The Beinn na Caillich approached the Sea Cap starboard side on at half a knot, with the engines in neutral. This would have been just prior to putting it into reverse to slow the vessel to a stop and allow Mr Hendry to step off to the Sea Cap’s ladder. 

While the vessel was still moving slowly ahead Mr Hendry stepped through the gate, putting both hands and his right foot on the rungs of the Sea Cap’s ladder. 

The boat’s skipper shouted in surprise as he did so and saw the boat hit Mr Hendry in the right side. As the boat was now reversing it also clipped him on the left side. 

A technician on board the Sea Cap saw Mr Hendry ‘struggling and distressed’ and having difficulty holding onto the Sea Cap’s ladder. He attempted to stop him from falling by holding onto his lifejacket and clothing, but the severely injured man slipped out of them into the water.  

He was submerged for about twenty seconds and recovered from the water shortly afterwards. Despite the efforts of colleagues, emergency services and medical staff, Mr Hendry could not be resuscitated. 

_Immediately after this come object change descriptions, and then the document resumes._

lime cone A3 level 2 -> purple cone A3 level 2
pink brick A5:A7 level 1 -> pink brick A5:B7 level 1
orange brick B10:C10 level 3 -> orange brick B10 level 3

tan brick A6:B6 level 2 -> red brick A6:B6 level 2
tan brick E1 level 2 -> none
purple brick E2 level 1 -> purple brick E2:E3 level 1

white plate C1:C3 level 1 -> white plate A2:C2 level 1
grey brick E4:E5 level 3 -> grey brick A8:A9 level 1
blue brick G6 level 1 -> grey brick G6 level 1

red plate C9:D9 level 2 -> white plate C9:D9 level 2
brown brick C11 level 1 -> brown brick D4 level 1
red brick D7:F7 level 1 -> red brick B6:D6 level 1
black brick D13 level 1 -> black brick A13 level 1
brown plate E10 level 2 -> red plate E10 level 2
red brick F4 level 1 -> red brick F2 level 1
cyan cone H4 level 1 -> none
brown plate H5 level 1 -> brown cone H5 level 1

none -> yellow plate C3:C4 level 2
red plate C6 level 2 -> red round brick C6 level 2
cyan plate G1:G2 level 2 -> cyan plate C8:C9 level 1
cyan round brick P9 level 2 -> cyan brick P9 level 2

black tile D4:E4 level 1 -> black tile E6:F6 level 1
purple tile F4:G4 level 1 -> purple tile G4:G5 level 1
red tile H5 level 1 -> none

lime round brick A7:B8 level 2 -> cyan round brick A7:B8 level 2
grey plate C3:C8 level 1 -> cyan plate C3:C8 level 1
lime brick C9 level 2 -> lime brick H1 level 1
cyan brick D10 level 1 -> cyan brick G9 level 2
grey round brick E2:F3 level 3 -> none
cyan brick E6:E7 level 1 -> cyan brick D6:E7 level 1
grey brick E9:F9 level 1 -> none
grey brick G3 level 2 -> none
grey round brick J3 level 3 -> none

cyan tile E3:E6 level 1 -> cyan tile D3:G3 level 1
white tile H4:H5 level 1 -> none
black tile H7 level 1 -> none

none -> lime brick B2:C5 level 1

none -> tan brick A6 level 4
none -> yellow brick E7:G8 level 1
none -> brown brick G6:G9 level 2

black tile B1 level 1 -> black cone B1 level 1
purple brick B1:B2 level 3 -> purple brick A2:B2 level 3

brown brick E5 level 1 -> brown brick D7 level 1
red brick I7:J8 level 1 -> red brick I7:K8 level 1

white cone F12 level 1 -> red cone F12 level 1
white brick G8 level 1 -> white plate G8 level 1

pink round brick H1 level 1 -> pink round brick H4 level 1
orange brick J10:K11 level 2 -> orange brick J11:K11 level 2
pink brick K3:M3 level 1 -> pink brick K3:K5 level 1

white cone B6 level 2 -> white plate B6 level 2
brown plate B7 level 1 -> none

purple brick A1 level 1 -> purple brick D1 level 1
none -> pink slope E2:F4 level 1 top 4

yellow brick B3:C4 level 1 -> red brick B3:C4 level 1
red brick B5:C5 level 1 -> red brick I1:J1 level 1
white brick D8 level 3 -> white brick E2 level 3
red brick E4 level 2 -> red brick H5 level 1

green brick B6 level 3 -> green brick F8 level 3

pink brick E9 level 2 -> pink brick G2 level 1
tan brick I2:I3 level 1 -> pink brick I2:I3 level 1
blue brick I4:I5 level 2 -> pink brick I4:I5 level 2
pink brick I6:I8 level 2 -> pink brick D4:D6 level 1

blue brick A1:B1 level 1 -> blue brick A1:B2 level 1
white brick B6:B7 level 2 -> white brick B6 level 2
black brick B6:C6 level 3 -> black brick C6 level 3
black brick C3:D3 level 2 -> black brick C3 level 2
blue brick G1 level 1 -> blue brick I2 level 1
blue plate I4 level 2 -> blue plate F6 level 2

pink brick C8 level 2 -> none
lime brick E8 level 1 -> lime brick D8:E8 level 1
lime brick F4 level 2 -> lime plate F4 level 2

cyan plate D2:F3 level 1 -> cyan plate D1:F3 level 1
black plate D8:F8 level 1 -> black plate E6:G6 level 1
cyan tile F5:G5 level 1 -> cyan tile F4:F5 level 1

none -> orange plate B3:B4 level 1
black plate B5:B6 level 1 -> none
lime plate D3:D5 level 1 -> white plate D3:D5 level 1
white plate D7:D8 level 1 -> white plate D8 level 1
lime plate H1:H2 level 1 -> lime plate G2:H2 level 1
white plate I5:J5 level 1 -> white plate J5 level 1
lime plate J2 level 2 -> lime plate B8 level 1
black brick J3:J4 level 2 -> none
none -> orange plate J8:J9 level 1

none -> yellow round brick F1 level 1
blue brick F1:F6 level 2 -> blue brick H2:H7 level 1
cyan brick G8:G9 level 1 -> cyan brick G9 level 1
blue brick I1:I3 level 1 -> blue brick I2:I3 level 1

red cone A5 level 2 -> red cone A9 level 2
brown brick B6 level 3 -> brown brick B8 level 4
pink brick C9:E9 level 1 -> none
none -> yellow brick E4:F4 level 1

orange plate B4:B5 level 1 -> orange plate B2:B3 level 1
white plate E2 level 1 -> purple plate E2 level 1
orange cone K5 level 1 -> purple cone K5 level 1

The investigation by the Maritime and Coastguard Agency found that the company had failed to make a suitable and sufficient risk assessment or maintain systems of work for the health and safety of employees when transferring from a vessel to a structure such as Sea Cap.  

They also failed to provide employees with the necessary supervision to ensure lifejackets were properly tightened and secured. 

Mr Hendry was left responsible for his own actions in transferring to the Sea Cap. He had not been told what to do, nor what not to do when they arrived alongside. 

Mowi had not previously mandated the wearing of restraining straps and left it to the discretion of the wearer. Since Mr Hendry’s death, their use has been made compulsory and a more effective design of lifejacket introduced.  

The Beinn na Caillich and other similar vessels have been modified to allow the wheelhouse windows to open and public address systems installed to allow better communication between the helm and the working deck. 

Unsecured ‘touch and go’ transfers have been stopped. Any transfers to or from vessels like the Beinn na Caillich now only take place once vessels are secured, and the master of the vessel is satisfied that it is safe to do so.  

Life sized mannequins are now used to add reality to man overboard drills. The frequency of these drills is now recorded by the company to ensure that those on board are familiar with both the drills and equipment available to them.  

Risk assessments and safe systems of work are now in place for all offshore activities. 

Speaking after the sentencing, Debbie Carroll, who leads on health and safety investigations for the COPFS, said:    

“Clive Hendry was much loved by his partner and a well-liked and respected man by friends and colleagues. Our thoughts are with them at this difficult time. 

" Mowi Scotland Limited accepted liability and the Crown accepted their guilty plea to the contraventions of the Health & Safety at Work etc Act 1974. 

"Since this incident the company has introduced new risk assessments and has put into practice safe systems of work.  

“Had these been in place at the time then Mr Hendry’s transfer from the Beinn na Cailleach to the Sea Cap would have taken place without incident and he would be alive today. 

“Hopefully this incident should prompt other employers to consider their duties and that failing to keep their employees safe can have fatal consequences for which they will be held accountable.”